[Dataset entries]
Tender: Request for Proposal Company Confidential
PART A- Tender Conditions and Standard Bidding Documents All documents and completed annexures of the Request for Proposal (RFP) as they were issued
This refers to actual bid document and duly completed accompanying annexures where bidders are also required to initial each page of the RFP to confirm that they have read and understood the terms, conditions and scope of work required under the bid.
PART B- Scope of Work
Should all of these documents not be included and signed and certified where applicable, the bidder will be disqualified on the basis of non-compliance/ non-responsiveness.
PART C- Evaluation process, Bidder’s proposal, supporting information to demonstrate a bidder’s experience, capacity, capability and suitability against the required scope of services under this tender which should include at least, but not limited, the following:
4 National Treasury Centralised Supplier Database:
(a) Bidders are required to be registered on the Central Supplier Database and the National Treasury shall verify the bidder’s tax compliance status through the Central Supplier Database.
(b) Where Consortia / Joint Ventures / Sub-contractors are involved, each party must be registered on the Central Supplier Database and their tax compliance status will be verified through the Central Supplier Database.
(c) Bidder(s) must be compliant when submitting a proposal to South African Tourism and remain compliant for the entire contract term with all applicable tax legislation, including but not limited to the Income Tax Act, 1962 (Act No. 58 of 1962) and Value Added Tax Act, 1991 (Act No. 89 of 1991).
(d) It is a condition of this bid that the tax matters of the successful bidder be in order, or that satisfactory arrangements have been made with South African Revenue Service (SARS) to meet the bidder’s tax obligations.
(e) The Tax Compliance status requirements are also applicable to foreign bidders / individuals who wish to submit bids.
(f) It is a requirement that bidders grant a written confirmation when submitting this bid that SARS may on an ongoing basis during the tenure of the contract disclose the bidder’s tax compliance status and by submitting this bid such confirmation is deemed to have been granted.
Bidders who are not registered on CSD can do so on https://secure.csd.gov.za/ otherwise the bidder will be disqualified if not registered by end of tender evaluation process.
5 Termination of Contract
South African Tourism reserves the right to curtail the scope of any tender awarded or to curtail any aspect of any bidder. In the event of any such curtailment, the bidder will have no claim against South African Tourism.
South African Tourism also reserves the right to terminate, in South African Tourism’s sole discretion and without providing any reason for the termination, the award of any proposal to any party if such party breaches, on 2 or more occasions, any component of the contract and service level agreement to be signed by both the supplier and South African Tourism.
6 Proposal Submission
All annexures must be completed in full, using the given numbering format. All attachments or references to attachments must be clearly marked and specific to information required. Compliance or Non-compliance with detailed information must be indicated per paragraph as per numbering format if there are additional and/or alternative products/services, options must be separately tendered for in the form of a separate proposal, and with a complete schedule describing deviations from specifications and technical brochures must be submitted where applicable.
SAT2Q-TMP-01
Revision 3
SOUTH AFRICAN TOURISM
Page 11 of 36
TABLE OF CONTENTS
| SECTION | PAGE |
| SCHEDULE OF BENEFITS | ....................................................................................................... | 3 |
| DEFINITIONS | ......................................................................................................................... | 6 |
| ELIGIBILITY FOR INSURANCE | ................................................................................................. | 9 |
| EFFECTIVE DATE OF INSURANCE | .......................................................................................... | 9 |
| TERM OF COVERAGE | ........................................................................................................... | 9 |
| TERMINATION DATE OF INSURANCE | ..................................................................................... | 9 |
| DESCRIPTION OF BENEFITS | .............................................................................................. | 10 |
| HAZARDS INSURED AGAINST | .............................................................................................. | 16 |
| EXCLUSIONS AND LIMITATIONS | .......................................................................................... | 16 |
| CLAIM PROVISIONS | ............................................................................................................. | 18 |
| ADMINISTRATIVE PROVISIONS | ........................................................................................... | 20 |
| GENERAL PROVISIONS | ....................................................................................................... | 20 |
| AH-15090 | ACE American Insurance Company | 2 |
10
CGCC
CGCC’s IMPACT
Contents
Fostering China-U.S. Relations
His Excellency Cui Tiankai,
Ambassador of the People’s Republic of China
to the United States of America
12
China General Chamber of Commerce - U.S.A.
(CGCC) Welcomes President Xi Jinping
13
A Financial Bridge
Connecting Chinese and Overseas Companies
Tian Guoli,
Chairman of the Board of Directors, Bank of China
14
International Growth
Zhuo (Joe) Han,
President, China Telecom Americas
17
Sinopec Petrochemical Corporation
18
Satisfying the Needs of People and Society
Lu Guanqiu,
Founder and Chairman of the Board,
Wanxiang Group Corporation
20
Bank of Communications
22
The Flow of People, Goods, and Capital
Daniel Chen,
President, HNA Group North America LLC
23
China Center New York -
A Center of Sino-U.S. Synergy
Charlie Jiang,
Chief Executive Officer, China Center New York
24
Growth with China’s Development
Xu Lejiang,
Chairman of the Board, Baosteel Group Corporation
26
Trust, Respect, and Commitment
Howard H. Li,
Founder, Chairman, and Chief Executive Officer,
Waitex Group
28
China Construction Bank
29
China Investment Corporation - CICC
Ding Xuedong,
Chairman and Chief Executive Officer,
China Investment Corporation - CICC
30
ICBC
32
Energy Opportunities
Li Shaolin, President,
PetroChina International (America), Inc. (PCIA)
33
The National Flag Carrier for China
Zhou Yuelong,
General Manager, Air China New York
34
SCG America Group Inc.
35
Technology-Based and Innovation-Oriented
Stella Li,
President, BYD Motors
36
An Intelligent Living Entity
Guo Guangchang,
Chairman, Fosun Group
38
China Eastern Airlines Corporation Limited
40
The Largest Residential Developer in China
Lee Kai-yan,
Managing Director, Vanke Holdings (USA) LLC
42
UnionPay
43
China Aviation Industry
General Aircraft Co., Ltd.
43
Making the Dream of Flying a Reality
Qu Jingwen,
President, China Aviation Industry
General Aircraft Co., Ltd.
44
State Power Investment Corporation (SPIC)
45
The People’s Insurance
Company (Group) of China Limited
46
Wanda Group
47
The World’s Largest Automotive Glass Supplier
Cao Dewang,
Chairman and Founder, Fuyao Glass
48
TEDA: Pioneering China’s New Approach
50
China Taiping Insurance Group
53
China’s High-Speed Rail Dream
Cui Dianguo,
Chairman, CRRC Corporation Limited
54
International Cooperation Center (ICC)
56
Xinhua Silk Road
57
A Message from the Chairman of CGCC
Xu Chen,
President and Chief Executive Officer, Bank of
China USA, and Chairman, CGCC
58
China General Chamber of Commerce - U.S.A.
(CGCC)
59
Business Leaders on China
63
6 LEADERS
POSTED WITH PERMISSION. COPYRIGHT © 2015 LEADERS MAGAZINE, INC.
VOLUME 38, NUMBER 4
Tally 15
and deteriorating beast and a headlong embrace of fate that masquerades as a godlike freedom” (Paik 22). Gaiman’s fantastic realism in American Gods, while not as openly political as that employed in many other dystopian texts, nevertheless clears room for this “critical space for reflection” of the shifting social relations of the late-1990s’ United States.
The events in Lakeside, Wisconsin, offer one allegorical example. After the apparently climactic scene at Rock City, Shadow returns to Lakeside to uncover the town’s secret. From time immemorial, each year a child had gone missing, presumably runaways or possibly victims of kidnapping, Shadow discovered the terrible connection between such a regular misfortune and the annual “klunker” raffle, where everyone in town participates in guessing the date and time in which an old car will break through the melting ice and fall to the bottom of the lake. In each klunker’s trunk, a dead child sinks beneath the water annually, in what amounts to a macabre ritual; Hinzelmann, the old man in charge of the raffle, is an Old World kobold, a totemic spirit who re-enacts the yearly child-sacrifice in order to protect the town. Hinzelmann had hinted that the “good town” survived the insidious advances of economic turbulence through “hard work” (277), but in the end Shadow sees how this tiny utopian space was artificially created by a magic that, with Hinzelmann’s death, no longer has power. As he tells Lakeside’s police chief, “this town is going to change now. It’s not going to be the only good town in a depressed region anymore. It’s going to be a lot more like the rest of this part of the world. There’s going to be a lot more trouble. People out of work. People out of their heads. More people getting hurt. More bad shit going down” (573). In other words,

* **WHAT TO PRODUCE**: Where the word "through" appears in a line of the entries, copy that line.

* **TASK RESULT**:
(a) Bidders are required to be registered on the Central Supplier Database and the National Treasury shall verify the bidder’s tax compliance status through the Central Supplier Database.
(b) Where Consortia / Joint Ventures / Sub-contractors are involved, each party must be registered on the Central Supplier Database and their tax compliance status will be verified through the Central Supplier Database.
The events in Lakeside, Wisconsin, offer one allegorical example. After the apparently climactic scene at Rock City, Shadow returns to Lakeside to uncover the town’s secret. From time immemorial, each year a child had gone missing, presumably runaways or possibly victims of kidnapping, Shadow discovered the terrible connection between such a regular misfortune and the annual “klunker” raffle, where everyone in town participates in guessing the date and time in which an old car will break through the melting ice and fall to the bottom of the lake. In each klunker’s trunk, a dead child sinks beneath the water annually, in what amounts to a macabre ritual; Hinzelmann, the old man in charge of the raffle, is an Old World kobold, a totemic spirit who re-enacts the yearly child-sacrifice in order to protect the town. Hinzelmann had hinted that the “good town” survived the insidious advances of economic turbulence through “hard work” (277), but in the end Shadow sees how this tiny utopian space was artificially created by a magic that, with Hinzelmann’s death, no longer has power. As he tells Lakeside’s police chief, “this town is going to change now. It’s not going to be the only good town in a depressed region anymore. It’s going to be a lot more like the rest of this part of the world. There’s going to be a lot more trouble. People out of work. People out of their heads. More people getting hurt. More bad shit going down” (573). In other words,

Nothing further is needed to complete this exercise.